## [TASK]
Your copy should repeat the data that follows exactly and contain no image.

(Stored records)
•••••

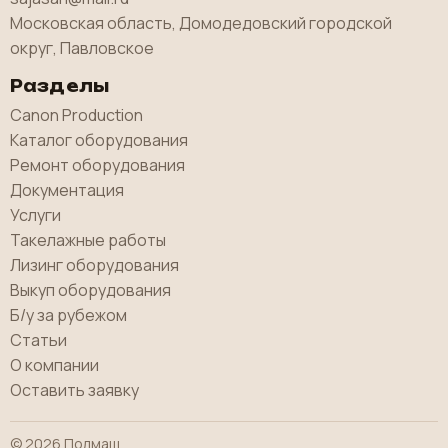
Московская область, Домодедовский городской
округ, Павловское
Разделы
Canon Production
Каталог оборудования
Ремонт оборудования
Документация
Услуги
Такелажные работы
Лизинг оборудования
Выкуп оборудования
Б/у за рубежом
Статьи
О компании
Оставить заявку
© 2026 Полмаш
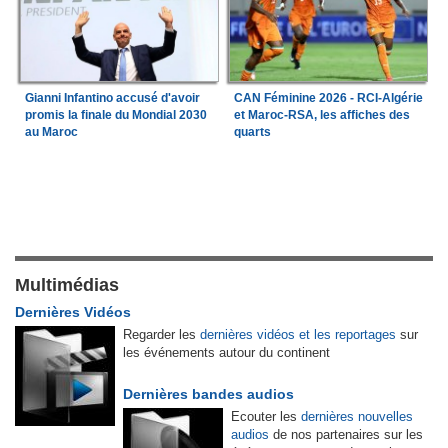
Gianni Infantino accusé d'avoir
CAN Féminine 2026 - RCI-Algérie
promis la finale du Mondial 2030
et Maroc-RSA, les affiches des
au Maroc
quarts
Multimédias
Dernières Vidéos
Regarder les
dernières vidéos et les reportages
sur
les événements autour du continent
Dernières bandes audios
Ecouter les
dernières nouvelles
audios
de nos partenaires sur les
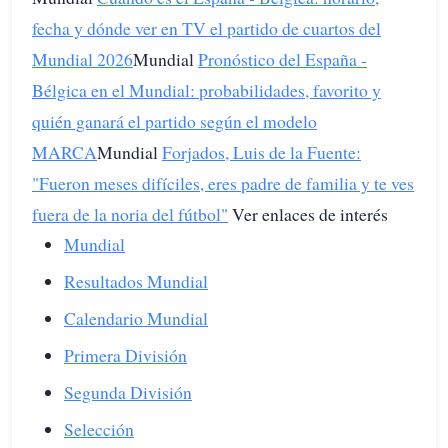
fecha y dónde ver en TV el partido de cuartos del
Mundial 2026
Mundial
Pronóstico del España -
Bélgica en el Mundial: probabilidades, favorito y
quién ganará el partido según el modelo
MARCA
Mundial
Forjados, Luis de la Fuente:
"Fueron meses difíciles, eres padre de familia y te ves
fuera de la noria del fútbol"
Ver enlaces de interés
Mundial
Resultados Mundial
Calendario Mundial
Primera División
Segunda División
Selección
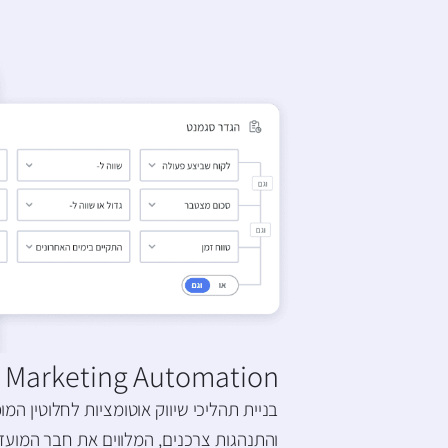
Marketing Automation ומסעות לקוח
בניית תהליכי שיווק אוטומציות לחלוטין המ
והתנהגות צרכנים, המלווים את חבר המועד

•••••

## [WRITTEN RESPONSE]
Московская область, Домодедовский городской
округ, Павловское
Разделы
Canon Production
Каталог оборудования
Ремонт оборудования
Документация
Услуги
Такелажные работы
Лизинг оборудования
Выкуп оборудования
Б/у за рубежом
Статьи
О компании
Оставить заявку
© 2026 Полмаш
Gianni Infantino accusé d'avoir
CAN Féminine 2026 - RCI-Algérie
promis la finale du Mondial 2030
et Maroc-RSA, les affiches des
au Maroc
quarts
Multimédias
Dernières Vidéos
Regarder les
dernières vidéos et les reportages
sur
les événements autour du continent
Dernières bandes audios
Ecouter les
dernières nouvelles
audios
de nos partenaires sur les
fecha y dónde ver en TV el partido de cuartos del
Mundial 2026
Mundial
Pronóstico del España -
Bélgica en el Mundial: probabilidades, favorito y
quién ganará el partido según el modelo
MARCA
Mundial
Forjados, Luis de la Fuente:
"Fueron meses difíciles, eres padre de familia y te ves
fuera de la noria del fútbol"
Ver enlaces de interés
Mundial
Resultados Mundial
Calendario Mundial
Primera División
Segunda División
Selección
Marketing Automation ומסעות לקוח
בניית תהליכי שיווק אוטומציות לחלוטין המ
והתנהגות צרכנים, המלווים את חבר המועד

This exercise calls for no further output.